MATERIALS PROVIDED: Begin

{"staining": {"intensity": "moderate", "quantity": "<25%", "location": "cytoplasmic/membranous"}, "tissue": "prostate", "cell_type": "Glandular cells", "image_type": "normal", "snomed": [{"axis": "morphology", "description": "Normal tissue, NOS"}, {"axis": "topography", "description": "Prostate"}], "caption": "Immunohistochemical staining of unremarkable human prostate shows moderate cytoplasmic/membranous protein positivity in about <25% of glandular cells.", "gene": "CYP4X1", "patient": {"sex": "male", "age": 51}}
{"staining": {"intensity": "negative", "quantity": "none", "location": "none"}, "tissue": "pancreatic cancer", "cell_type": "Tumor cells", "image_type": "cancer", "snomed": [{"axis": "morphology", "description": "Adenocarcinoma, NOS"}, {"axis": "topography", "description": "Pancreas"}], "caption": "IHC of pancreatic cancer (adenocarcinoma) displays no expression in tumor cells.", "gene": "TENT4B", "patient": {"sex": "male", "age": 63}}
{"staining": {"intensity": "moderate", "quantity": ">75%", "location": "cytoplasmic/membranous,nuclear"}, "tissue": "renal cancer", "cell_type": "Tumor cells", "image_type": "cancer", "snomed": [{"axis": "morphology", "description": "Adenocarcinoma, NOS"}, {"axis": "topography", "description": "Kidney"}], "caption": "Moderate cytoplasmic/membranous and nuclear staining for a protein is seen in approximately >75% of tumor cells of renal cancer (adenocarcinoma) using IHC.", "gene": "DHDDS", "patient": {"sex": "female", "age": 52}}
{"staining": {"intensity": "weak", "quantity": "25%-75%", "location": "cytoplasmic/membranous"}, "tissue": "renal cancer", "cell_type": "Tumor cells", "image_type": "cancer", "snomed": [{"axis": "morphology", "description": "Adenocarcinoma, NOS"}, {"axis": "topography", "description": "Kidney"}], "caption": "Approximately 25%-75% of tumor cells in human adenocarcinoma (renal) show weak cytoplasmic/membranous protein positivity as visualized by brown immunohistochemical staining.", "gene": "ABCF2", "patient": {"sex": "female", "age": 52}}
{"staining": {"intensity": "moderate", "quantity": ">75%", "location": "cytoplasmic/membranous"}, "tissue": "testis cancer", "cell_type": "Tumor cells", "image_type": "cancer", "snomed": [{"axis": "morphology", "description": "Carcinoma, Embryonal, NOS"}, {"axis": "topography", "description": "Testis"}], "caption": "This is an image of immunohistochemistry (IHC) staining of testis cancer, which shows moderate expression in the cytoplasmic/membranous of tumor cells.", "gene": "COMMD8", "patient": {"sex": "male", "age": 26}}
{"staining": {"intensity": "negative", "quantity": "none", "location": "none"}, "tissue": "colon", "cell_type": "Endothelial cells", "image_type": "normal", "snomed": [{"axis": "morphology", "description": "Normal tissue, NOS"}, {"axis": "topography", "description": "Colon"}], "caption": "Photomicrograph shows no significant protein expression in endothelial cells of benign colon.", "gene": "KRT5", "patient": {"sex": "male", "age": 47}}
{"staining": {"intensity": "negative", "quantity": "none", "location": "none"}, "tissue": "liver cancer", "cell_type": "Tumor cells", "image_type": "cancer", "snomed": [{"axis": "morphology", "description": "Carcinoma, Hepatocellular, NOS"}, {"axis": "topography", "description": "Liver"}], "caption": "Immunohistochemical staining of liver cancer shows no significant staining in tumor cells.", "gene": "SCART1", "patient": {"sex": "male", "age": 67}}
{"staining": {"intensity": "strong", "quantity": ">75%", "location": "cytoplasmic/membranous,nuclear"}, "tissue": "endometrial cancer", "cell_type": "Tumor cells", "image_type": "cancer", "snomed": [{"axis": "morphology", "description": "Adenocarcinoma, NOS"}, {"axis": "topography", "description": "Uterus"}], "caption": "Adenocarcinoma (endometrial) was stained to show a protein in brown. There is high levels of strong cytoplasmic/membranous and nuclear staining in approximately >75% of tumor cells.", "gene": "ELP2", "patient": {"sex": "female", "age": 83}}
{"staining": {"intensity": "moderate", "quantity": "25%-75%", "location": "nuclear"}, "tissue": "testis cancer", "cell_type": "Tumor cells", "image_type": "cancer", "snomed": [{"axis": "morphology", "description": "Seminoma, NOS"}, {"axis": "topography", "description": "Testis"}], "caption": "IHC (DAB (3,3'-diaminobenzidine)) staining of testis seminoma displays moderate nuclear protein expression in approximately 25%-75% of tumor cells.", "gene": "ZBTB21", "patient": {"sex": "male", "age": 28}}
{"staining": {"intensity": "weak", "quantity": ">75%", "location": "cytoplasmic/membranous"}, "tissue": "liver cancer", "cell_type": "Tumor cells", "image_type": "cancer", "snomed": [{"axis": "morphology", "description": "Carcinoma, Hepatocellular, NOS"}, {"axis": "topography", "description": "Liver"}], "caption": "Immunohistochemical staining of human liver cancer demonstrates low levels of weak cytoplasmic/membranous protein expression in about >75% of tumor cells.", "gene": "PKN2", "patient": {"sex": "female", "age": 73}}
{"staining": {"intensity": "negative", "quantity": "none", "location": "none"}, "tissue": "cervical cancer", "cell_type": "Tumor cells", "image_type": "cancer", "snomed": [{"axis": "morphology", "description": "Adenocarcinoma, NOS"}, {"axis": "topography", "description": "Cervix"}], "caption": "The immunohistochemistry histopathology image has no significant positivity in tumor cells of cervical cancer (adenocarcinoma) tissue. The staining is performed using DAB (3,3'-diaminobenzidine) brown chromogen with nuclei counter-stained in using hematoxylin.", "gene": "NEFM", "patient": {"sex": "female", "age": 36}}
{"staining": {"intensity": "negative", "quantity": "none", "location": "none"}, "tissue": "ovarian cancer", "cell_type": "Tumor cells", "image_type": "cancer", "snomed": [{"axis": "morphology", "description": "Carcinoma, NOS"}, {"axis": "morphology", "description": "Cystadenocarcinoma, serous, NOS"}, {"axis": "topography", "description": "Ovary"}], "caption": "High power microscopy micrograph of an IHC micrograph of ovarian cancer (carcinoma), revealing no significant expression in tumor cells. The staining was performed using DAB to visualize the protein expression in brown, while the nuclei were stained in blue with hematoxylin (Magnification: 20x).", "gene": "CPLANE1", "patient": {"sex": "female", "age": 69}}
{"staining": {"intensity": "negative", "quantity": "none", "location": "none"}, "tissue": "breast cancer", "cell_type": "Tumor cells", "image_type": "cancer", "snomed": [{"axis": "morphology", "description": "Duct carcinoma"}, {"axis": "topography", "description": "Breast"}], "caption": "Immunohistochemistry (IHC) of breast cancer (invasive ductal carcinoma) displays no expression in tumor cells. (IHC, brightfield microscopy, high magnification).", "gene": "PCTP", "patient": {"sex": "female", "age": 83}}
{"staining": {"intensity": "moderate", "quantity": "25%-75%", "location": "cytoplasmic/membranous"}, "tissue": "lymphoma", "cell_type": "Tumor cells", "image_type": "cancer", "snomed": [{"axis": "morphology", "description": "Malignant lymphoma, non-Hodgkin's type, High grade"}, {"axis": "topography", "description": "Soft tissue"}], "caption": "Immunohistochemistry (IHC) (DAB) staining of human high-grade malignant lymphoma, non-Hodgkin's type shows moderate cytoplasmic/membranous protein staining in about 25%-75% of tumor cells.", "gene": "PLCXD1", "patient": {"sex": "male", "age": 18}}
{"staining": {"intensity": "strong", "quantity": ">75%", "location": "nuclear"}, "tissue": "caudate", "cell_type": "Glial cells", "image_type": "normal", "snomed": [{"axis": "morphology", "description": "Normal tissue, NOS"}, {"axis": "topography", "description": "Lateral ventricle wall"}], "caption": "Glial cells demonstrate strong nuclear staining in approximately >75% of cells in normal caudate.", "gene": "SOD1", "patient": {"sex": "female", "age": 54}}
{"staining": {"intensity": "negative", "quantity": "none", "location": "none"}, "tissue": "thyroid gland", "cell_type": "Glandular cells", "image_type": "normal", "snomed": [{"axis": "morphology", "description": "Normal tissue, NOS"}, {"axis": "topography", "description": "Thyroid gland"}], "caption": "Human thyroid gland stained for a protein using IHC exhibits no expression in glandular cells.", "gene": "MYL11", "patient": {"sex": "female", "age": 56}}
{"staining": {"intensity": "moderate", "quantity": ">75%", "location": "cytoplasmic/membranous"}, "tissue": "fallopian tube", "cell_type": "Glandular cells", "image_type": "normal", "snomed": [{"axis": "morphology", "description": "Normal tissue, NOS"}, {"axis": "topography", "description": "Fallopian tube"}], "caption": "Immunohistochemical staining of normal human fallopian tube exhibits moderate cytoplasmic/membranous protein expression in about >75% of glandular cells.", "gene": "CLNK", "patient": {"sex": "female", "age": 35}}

MATERIALS PROVIDED: End

■ ACTIVITY
Out of the data above, give again only the lines starting at the one holding "no significant protein" and ending at the one holding "staining of liver", unchanged.

■ OUTPUT FOR THIS TASK
{"staining": {"intensity": "negative", "quantity": "none", "location": "none"}, "tissue": "colon", "cell_type": "Endothelial cells", "image_type": "normal", "snomed": [{"axis": "morphology", "description": "Normal tissue, NOS"}, {"axis": "topography", "description": "Colon"}], "caption": "Photomicrograph shows no significant protein expression in endothelial cells of benign colon.", "gene": "KRT5", "patient": {"sex": "male", "age": 47}}
{"staining": {"intensity": "negative", "quantity": "none", "location": "none"}, "tissue": "liver cancer", "cell_type": "Tumor cells", "image_type": "cancer", "snomed": [{"axis": "morphology", "description": "Carcinoma, Hepatocellular, NOS"}, {"axis": "topography", "description": "Liver"}], "caption": "Immunohistochemical staining of liver cancer shows no significant staining in tumor cells.", "gene": "SCART1", "patient": {"sex": "male", "age": 67}}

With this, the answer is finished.